In this strain the monk continues through fifteen stanzas, scattering abuse broadcast, and if his wit sometimes seems to desert him, it must, at least, be owned that his spite is genuine and unflagging. But in his case also the manuscripts contain an additional stanza of retributive justice, most likely by a later copyist. ‘With the sixteenth stanza,’ it says, ‘the false Monk of Montaudon will be satisfied, he who quarrels and fights with every one. He has deserted God for a flitch of bacon, and for his ever attempting to write canzos and verses he ought to be hung up in the wind.’

Such was literary criticism amongst the troubadours—a not very edifying spectacle, upon which, the reader perhaps may think, too many words have been wasted already. So we will drop the curtain on the Monk of Montaudon, not without a good-natured smile at his weaknesses, nor without wonderment at an age which burnt and quartered thousands of virtuous Albigeois, and tolerated, or even approved of, such doings and such utterances in a monk.

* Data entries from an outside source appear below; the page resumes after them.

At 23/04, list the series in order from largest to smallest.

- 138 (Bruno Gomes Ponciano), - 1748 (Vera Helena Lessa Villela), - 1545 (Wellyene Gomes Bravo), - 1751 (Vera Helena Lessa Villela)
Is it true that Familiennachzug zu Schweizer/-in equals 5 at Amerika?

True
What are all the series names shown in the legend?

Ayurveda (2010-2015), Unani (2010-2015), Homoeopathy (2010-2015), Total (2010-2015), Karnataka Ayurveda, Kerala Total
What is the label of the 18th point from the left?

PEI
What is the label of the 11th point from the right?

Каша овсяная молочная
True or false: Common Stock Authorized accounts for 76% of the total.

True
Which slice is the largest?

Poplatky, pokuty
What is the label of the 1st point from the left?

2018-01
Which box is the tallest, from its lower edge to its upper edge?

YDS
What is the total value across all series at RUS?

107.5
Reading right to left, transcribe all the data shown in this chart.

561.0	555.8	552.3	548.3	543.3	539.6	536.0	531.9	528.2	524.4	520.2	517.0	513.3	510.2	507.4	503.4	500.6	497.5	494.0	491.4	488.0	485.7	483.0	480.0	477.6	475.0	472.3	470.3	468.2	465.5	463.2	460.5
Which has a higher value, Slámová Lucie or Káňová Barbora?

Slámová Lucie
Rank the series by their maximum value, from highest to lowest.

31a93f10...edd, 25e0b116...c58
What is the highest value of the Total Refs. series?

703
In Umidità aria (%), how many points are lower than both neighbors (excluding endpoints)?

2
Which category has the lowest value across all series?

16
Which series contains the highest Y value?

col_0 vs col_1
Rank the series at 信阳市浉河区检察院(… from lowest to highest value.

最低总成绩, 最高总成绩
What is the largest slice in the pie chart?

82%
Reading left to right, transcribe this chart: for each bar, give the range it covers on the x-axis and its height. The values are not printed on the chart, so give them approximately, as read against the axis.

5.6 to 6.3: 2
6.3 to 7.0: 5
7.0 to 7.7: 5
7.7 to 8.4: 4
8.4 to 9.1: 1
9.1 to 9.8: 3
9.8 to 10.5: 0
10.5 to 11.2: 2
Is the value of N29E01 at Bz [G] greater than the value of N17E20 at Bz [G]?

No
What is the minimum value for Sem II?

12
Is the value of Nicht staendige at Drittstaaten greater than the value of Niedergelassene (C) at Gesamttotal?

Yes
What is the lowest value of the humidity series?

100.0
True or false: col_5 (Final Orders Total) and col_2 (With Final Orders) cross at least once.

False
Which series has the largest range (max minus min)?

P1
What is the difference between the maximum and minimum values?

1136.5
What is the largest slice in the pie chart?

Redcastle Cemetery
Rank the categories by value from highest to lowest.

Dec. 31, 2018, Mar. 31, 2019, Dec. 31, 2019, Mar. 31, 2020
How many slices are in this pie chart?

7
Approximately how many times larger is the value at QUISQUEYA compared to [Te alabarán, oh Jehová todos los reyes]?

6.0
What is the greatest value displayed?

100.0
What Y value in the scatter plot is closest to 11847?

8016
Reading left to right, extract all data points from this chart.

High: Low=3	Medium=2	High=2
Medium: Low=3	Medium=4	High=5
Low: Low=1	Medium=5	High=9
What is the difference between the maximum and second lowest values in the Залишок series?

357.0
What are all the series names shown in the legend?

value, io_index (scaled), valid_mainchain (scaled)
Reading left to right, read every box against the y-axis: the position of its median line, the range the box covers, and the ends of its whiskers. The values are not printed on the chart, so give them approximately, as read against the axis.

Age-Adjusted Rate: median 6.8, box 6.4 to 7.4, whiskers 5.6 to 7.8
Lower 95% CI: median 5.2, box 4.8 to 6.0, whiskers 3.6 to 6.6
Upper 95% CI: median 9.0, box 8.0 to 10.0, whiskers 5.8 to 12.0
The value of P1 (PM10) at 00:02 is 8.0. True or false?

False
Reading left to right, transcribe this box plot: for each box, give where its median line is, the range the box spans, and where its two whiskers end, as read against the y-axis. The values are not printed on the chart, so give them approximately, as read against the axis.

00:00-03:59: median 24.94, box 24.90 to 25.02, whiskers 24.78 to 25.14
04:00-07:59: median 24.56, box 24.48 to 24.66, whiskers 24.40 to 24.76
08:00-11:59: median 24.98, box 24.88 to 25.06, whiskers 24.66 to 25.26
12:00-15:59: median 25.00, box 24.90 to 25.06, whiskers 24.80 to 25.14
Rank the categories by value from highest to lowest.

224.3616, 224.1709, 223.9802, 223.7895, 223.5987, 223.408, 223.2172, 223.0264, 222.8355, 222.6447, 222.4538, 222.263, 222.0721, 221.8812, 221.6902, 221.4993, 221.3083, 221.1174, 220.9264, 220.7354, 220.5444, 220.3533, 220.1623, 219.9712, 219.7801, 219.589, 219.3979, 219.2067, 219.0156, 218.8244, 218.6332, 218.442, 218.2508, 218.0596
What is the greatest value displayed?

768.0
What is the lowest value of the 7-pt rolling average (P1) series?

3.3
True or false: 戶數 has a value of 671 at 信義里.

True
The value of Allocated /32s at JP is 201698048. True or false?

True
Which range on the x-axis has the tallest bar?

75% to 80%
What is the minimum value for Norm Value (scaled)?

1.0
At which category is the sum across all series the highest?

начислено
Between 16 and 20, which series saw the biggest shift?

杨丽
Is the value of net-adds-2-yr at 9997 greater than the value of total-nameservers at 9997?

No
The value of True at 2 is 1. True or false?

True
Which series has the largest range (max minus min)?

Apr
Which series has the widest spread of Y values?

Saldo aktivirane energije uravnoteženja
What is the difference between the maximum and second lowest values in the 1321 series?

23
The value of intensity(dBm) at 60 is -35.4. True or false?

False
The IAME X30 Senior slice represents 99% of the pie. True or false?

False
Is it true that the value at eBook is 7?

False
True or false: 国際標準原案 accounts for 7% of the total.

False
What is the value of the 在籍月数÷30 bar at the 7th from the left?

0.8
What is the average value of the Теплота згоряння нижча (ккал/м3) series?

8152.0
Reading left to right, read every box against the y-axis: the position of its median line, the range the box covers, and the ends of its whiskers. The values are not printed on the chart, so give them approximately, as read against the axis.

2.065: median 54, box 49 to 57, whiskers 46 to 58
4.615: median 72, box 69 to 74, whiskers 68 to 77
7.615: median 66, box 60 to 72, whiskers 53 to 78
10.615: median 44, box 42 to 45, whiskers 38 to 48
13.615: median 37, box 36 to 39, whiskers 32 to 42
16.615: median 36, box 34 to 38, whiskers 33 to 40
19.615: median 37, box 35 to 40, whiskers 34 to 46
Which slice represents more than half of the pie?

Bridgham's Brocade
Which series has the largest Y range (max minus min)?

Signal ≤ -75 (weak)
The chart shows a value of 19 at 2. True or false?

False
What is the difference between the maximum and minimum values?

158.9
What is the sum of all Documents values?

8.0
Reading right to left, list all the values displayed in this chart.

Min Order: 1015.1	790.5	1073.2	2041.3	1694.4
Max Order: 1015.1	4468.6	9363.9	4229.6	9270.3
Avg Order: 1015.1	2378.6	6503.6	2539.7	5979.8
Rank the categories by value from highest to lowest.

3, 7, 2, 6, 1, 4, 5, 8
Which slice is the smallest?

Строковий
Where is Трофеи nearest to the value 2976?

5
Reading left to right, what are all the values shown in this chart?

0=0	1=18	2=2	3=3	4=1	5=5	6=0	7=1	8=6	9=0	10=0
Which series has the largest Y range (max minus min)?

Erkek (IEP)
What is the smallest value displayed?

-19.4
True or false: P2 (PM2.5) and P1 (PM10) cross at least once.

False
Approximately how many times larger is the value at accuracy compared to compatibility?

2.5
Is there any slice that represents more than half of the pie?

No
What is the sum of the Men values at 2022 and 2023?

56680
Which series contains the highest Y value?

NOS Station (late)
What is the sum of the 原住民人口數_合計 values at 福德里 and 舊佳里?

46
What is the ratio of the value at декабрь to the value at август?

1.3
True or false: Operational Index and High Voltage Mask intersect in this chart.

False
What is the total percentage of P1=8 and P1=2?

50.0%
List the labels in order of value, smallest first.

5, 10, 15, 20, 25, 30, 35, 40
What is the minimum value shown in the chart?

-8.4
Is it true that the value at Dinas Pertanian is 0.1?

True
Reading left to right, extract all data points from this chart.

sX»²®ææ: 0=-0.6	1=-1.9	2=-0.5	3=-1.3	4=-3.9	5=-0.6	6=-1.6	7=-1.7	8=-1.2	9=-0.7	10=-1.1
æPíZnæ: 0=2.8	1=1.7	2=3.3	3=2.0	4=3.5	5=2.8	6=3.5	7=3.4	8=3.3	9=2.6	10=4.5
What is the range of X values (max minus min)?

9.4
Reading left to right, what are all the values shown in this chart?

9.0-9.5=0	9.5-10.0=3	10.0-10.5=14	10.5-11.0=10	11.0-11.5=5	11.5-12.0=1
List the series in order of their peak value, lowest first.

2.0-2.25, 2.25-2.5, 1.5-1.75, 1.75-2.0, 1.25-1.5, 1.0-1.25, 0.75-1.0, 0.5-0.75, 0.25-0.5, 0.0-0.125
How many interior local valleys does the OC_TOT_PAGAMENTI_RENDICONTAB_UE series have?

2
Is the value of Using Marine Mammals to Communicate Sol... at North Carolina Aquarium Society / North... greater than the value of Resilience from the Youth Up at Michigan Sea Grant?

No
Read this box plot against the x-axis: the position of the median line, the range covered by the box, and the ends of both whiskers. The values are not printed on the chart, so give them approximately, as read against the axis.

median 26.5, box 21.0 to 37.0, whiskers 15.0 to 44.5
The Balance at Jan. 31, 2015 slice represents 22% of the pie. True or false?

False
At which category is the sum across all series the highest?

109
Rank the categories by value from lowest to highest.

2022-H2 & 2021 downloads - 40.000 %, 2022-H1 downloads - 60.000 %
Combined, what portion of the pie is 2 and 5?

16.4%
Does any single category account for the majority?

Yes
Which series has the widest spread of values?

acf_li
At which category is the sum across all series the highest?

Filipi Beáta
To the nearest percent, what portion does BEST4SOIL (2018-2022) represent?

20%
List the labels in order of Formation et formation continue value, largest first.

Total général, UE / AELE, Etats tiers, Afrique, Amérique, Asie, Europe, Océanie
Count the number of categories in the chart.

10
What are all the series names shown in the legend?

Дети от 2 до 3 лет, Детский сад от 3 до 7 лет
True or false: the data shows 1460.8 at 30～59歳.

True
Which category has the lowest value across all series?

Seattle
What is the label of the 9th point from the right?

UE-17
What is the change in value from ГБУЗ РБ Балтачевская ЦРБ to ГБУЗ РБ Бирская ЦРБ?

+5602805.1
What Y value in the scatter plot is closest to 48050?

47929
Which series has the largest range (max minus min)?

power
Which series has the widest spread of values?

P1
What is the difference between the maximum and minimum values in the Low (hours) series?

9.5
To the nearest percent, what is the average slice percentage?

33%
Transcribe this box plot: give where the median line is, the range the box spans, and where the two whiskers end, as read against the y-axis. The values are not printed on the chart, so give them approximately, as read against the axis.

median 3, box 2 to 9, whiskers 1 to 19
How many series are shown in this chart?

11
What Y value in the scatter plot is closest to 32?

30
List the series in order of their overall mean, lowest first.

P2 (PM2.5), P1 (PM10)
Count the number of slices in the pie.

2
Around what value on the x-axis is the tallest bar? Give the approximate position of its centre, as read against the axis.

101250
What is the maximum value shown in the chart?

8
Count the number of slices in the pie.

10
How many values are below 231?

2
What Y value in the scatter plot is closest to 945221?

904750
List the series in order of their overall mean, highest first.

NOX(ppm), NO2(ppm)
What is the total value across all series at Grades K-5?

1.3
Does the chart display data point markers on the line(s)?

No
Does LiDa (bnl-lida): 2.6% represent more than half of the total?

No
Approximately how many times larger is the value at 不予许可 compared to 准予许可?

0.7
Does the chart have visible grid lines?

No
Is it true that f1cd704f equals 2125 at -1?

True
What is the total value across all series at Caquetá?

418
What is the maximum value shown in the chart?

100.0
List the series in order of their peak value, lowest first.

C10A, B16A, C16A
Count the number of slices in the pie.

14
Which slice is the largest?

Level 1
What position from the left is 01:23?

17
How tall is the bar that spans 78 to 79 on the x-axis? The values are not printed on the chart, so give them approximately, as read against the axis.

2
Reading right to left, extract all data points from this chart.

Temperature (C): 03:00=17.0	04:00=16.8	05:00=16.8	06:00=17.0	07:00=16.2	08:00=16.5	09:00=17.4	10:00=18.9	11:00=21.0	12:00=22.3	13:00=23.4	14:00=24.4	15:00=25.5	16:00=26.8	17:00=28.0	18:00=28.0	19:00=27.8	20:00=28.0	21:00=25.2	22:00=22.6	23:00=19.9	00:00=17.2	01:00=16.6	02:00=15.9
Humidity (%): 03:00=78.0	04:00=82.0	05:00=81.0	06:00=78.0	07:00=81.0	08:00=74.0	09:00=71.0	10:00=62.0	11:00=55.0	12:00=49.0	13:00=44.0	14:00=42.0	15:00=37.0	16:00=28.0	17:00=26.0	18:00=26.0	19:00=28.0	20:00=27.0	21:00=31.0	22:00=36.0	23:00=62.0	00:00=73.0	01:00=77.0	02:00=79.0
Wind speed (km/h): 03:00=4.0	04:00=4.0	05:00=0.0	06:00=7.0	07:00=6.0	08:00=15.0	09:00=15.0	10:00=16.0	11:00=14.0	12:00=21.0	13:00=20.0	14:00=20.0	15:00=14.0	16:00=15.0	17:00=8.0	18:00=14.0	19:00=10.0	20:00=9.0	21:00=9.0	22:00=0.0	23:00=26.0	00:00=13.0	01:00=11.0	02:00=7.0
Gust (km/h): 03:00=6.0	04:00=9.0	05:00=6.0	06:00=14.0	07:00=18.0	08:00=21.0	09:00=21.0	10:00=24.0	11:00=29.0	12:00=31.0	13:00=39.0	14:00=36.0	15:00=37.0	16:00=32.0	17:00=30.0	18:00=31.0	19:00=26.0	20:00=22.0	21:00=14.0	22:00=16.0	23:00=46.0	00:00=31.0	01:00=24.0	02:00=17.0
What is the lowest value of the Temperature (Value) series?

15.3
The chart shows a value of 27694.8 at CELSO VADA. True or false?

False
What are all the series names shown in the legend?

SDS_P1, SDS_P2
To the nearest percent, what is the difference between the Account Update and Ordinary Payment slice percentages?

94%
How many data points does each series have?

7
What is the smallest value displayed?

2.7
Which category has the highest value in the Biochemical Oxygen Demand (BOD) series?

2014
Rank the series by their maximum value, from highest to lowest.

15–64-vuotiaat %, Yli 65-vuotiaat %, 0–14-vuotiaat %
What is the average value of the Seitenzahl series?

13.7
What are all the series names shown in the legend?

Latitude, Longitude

But, before leaving the subject finally, I must warn the reader not to judge the general tone of the Provençal sirventes by the few examples of personal satire here specified. The troubadours grow, as Schiller says, with their greater purpose. In reproving the moral evils of their time, the decay of piety, the avarice of the great, the outrages of clerical pride, they frequently attain to an almost Dantesque power of conception and imagery. I know of few grander ideas in poetry than Marcabrun’s picture of the enormous tree, whose branches mingle with the clouds, whose roots spread down to mid-earth. To it are tied innumerable multitudes of all classes, from king to beggar. For the tree is the eternal evil of the world, and avarice and covetousness are the bonds which fetter mankind.

But such objective depth of idea must not be expected from the Monk of Montaudon. He is a broadly humorous figure, and although characteristic in many ways of his time and country, he must not blind us to the serious currents of thought moving the age in which he lived, and the literature of which he represents one feature. We must look at him as one of those burlesque types by which the terrible seriousness of man’s life and thoughts is fortunately relieved at intervals—a product of nature’s creative humour in one of her most whimsical moods.